DeCola did not mention that planned $7 million renovation, the 21 newly affordable units, or the deepening of the affordability at the complex in his remarks Tuesday night.
He also did not mention that, per the owner’s local tax break application, Fairbanks Apartments’ landlords expect to take a $2.1 million development fee from their planned government-subsidized work on the complex.
“The LISHTA committee recommends no deal at all, because there’s no benefit to the families of the area and to low-income families” at the complex, DeCola said. He said LISHTA instead recommends that the new owners apply to the city’s tax assessment deferral program for new construction and building renovation projects.
When asked Wednesday about his presentation on the Fairbank application Tuesday night, DeCola stressed that the new owners wanted a tax abatement to apply to the whole property, including the bank on the ground floor. “KeyBank shouldn’t be abated,” he said.
“We’re trying to make it equitable and fair to the taxpayers. The taxpayers are always crying that we’re giving away the bank.” Thus the recommendation to deny this particular tax break.
DeCola was also asked about how the new owners appear to be adding more affordable units and to be deepening the affordability of existing units at the property. “If something was not correct and an error was made,” he responded, “it will be resolved and we will be moving forward.”
Top-Secret Meetings
That raises one more question, hanging over all of last night’s public meeting and subsequent interviews with alders and city staff:
What about LISHTA?
What is LISHTA?
Is this a public or a private body?
What’s its role in this whole tax abatement process?
LISHTA is often referenced during public aldermanic meetings about tax breaks. Usually, city economic development staffer Clay Williams presents on behalf of the group.
DeCola, who is a member of LISHTA „ represented that body during Tuesday night in Williams’s absence.
DeCola told the Independent Wednesday morning that LISHTA consists of alders, city economic development staffers, and city Livable City Initiative (LCI) employees.
“We review the applications [for tax abatements] and try to work with the developer before we go to a public meeting. It’s to make it fair across the board,” he said.
LISHTA was created in 2015, and emerged from an effort dating back to 2012. It is an internal administrative review group, not an aldermanic committee.
Therefore, DeCola said, LISHTA meets behind closed doors, with no public notices or agendas or access.
Before LISHTA was created, he said, “the administration would just work on an agreement with a developer, and the Board [of Alders] would just amend” and vote on the terms as negotiated solely by city staff.
Now, he said, alders have a seat at the table in crafting those terms.
When asked why LISHTA meetings being closed to public view, DeCola responded, “Some things have to be navigated and communicated between developers and the administration.
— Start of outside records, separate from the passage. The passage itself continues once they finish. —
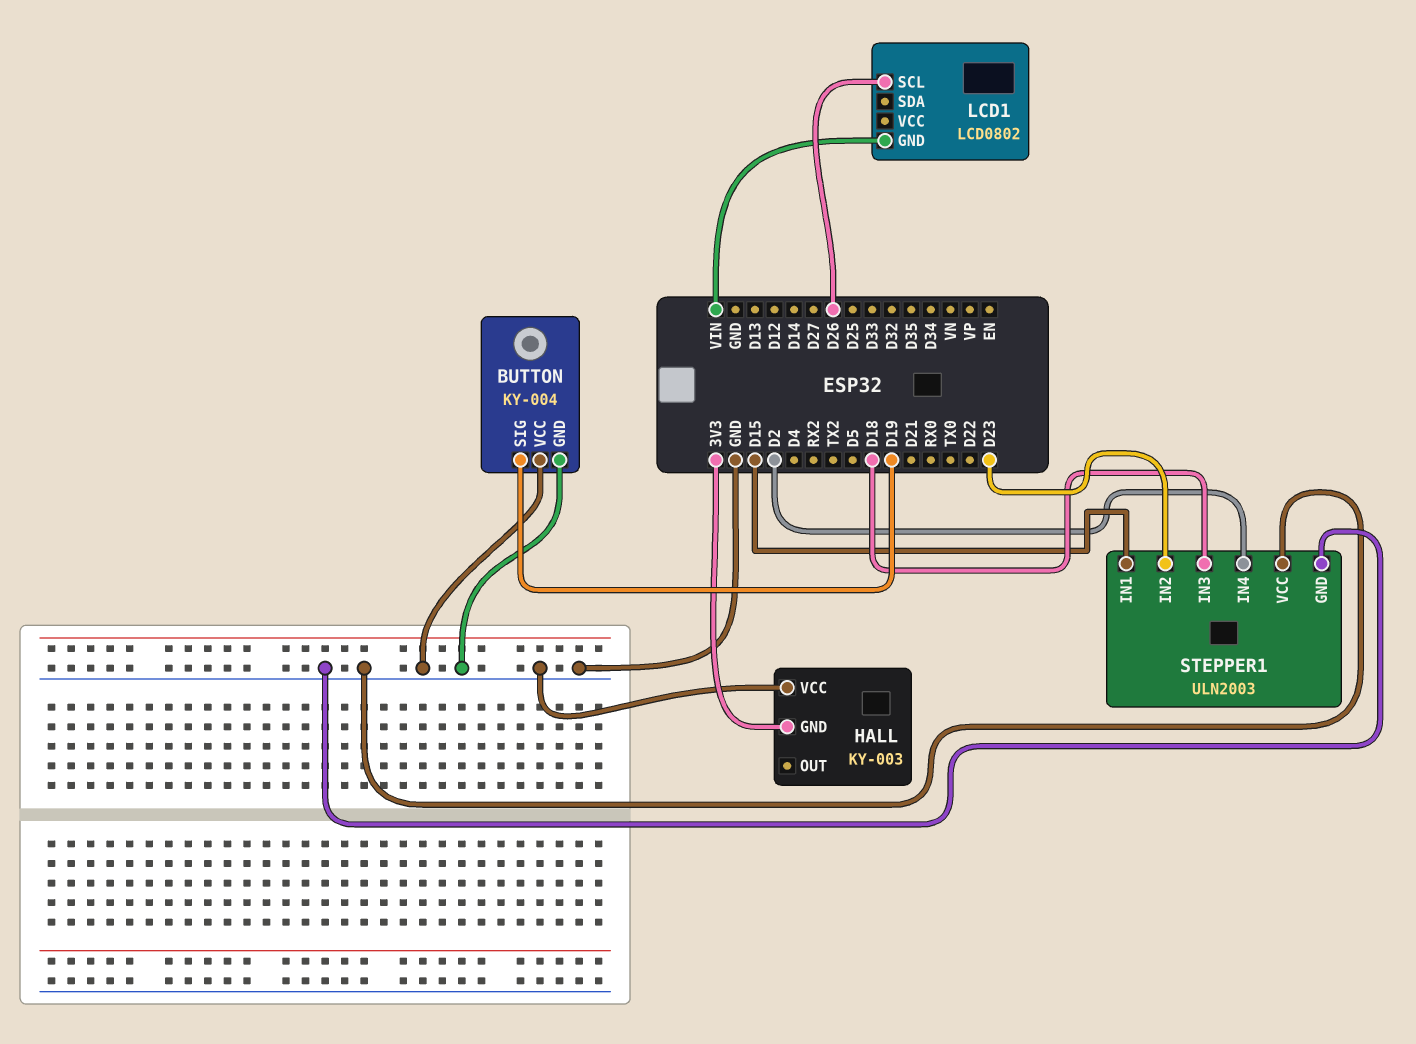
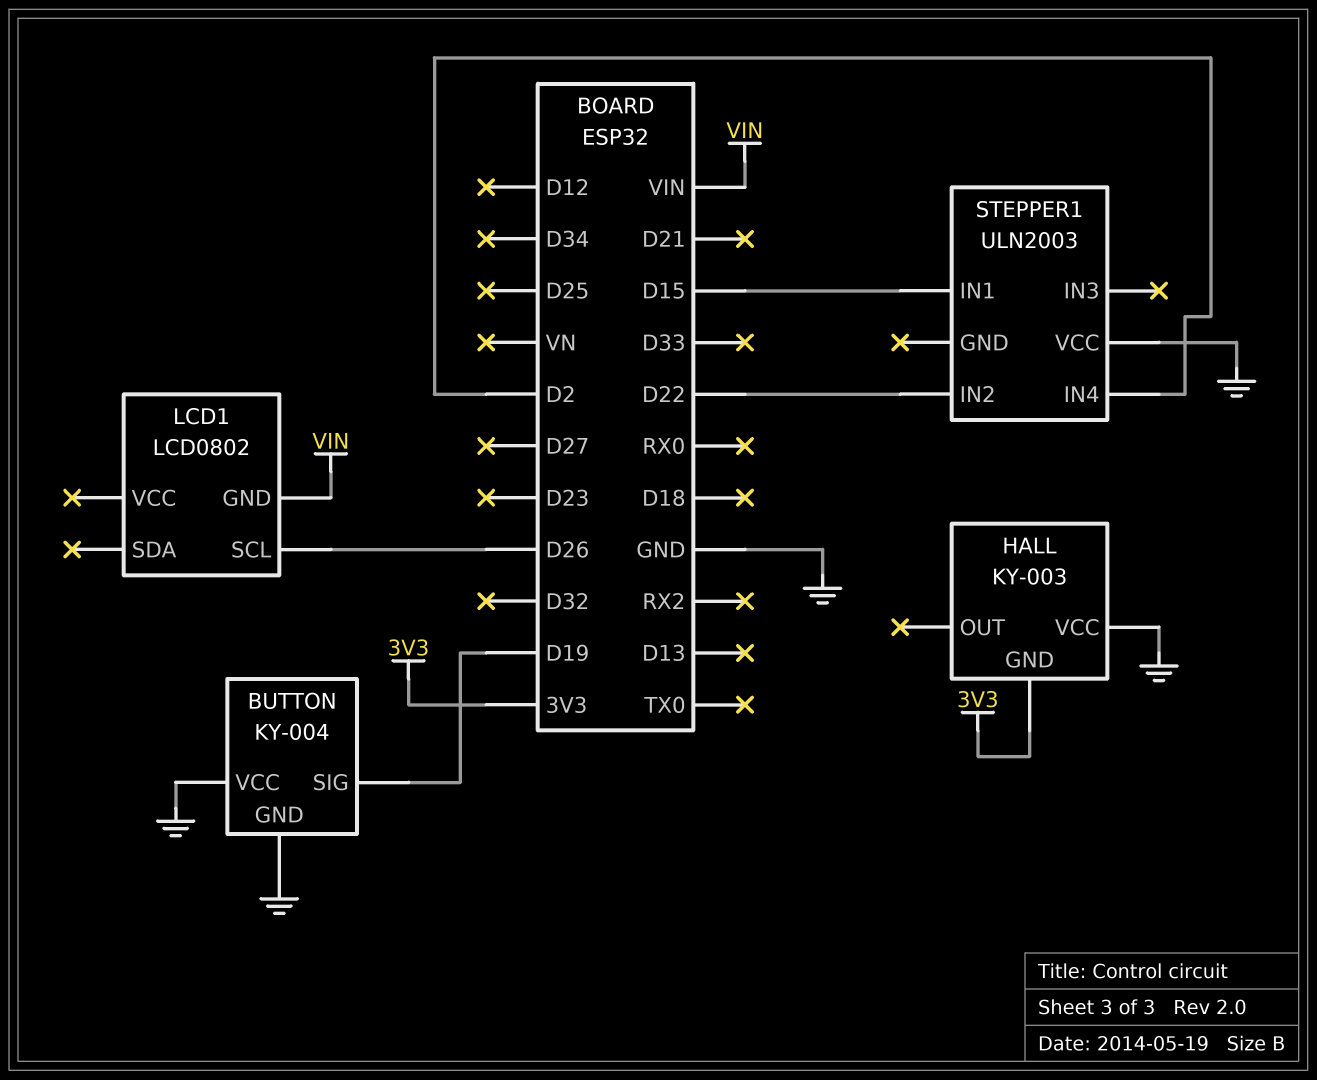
STEPPER1 pin GND: GND -> none
STEPPER1 pin IN2: D23 -> D22
STEPPER1 pin IN3: D18 -> none

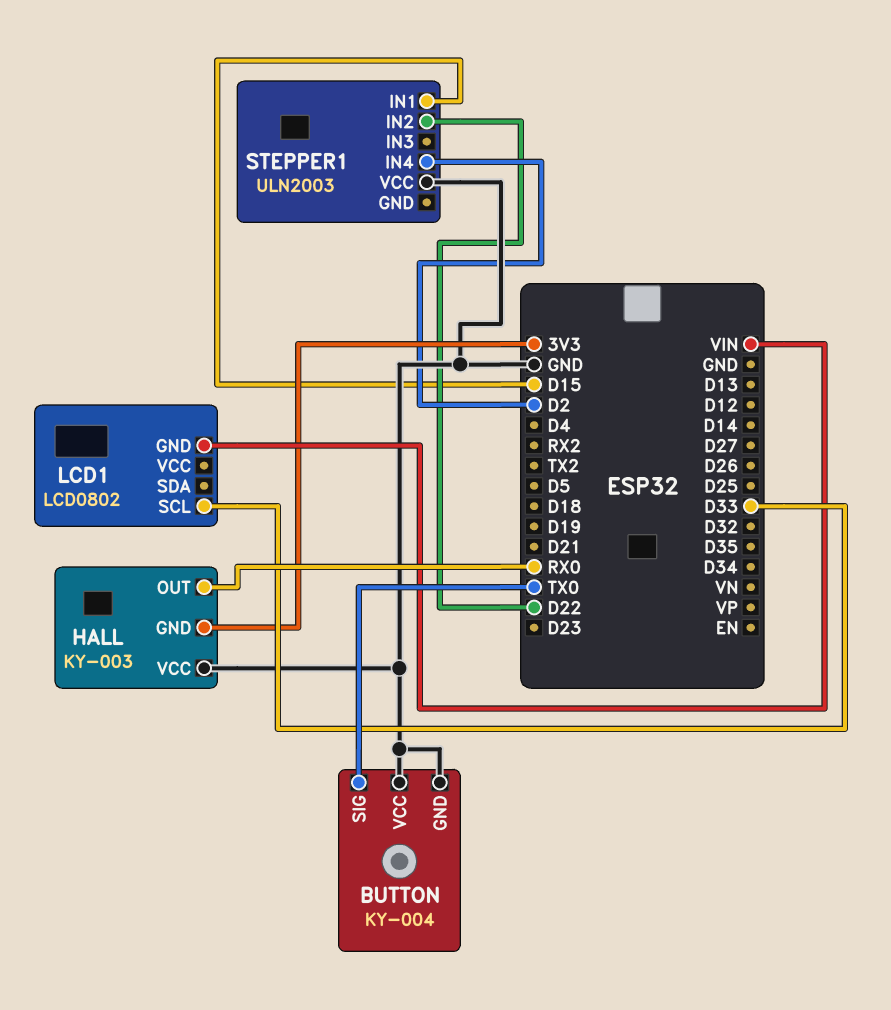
BUTTON pin SIG: D19 -> TX0
HALL pin OUT: none -> RX0
LCD1 pin SCL: D26 -> D33

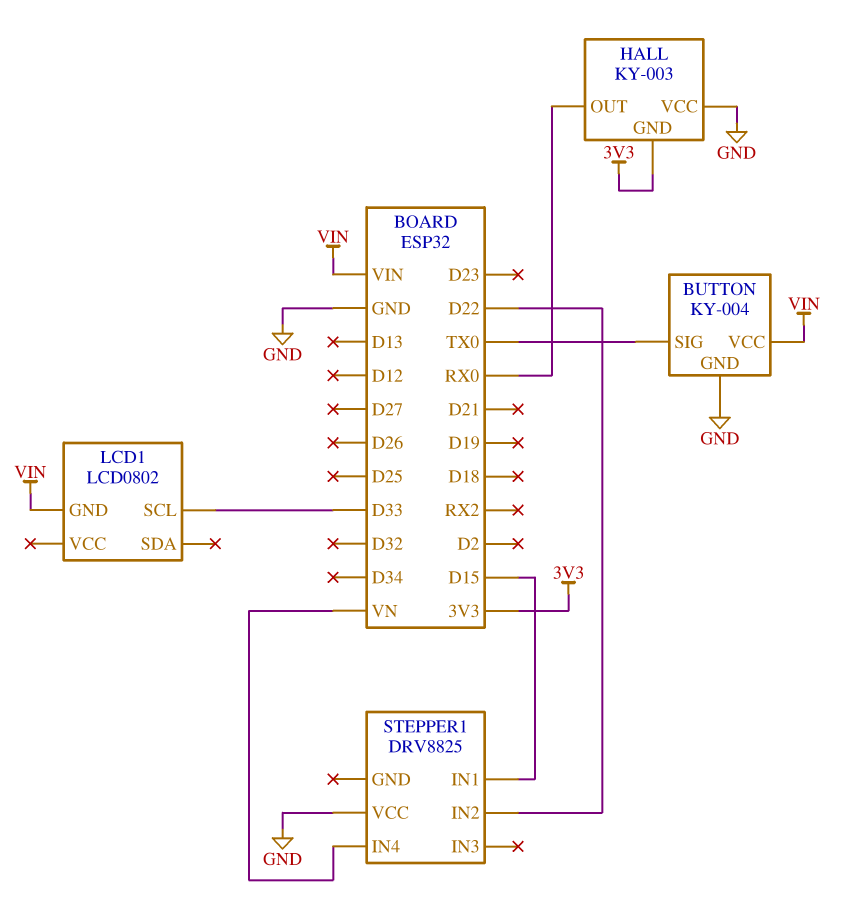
BUTTON pin VCC: GND -> VIN
STEPPER1: ULN2003 -> DRV8825
STEPPER1 pin IN4: D2 -> VN

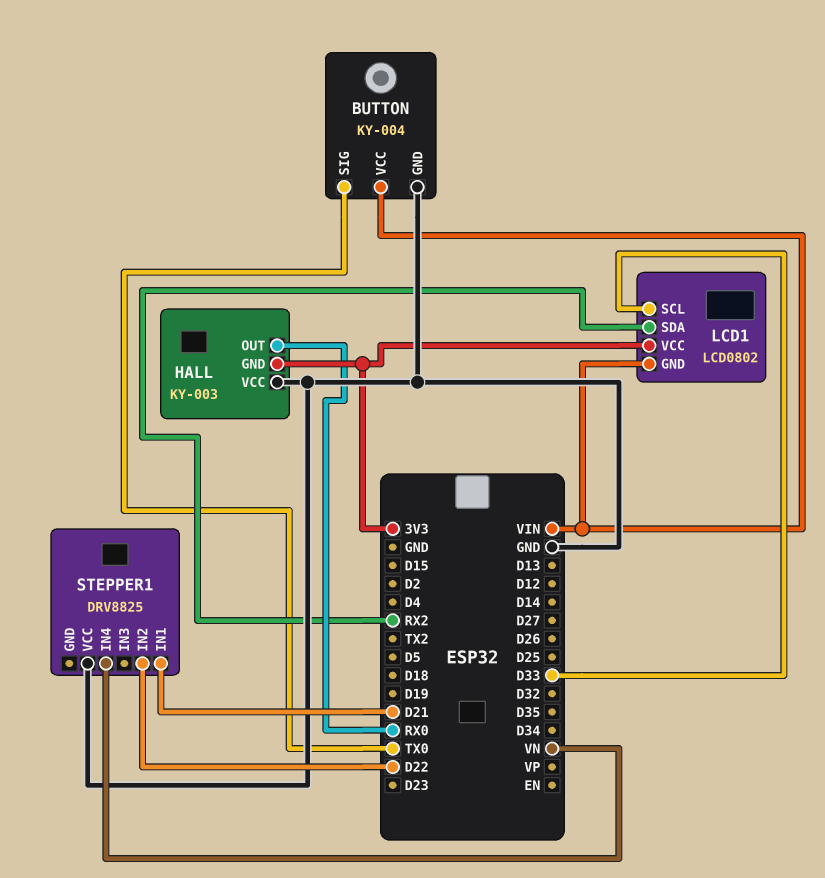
LCD1 pin SDA: none -> RX2
LCD1 pin VCC: none -> 3V3
STEPPER1 pin IN1: D15 -> D21

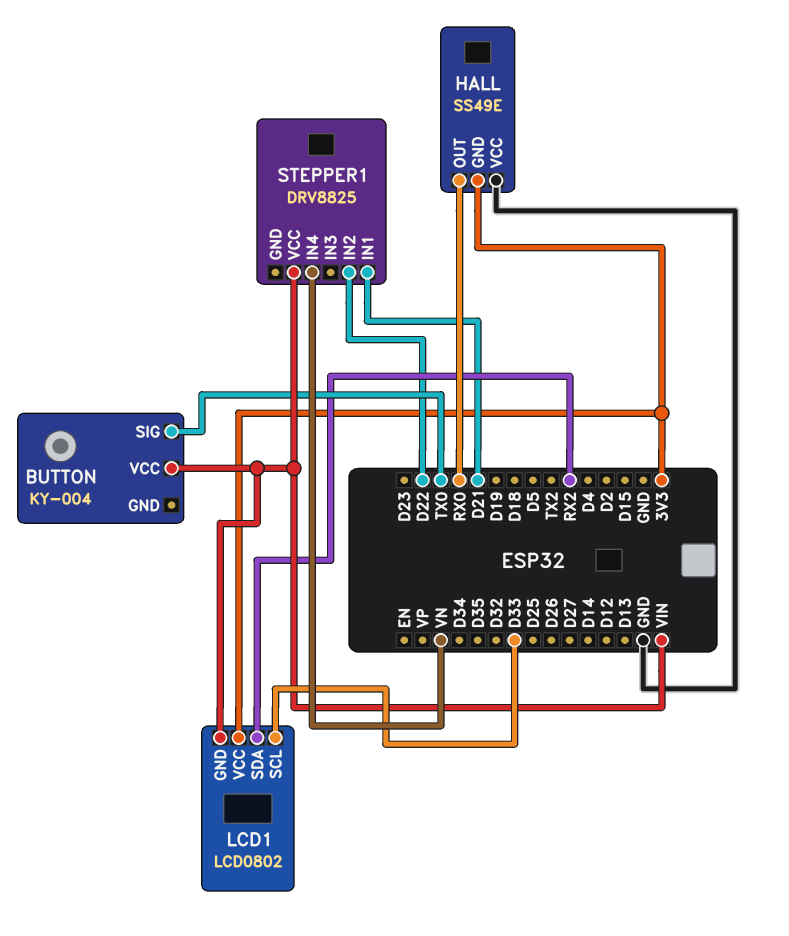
BUTTON pin GND: GND -> none
HALL: KY-003 -> SS49E
STEPPER1 pin VCC: GND -> VIN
Sometimes racial tendencies tend to come out with some of these developments.”
He said that inflammatory comments posted to the New Haven Independent comments section along those lines point to the need for LISHTA meetings continuing to take place behind closed doors.
“I’m very upset when people make these comments” in the Independent, he said. “It’s very sad.”
DeCola and Crespo, who chairs the Tax Abatement Committee and did not respond to multiple requests for comment by the Independent, are the aldermanic representatives on LISHTA.
During Tuesday night’s public meeting, both frequently referred to a private, prior LISHTA meeting where alders and city staff discussed the Fairbank and Tower East tax abatement requests.
DeCola ultimately presented at Tuesday night’s public Tax Abatement Committee meeting the recommendations formulated during the private LISHTA meeting.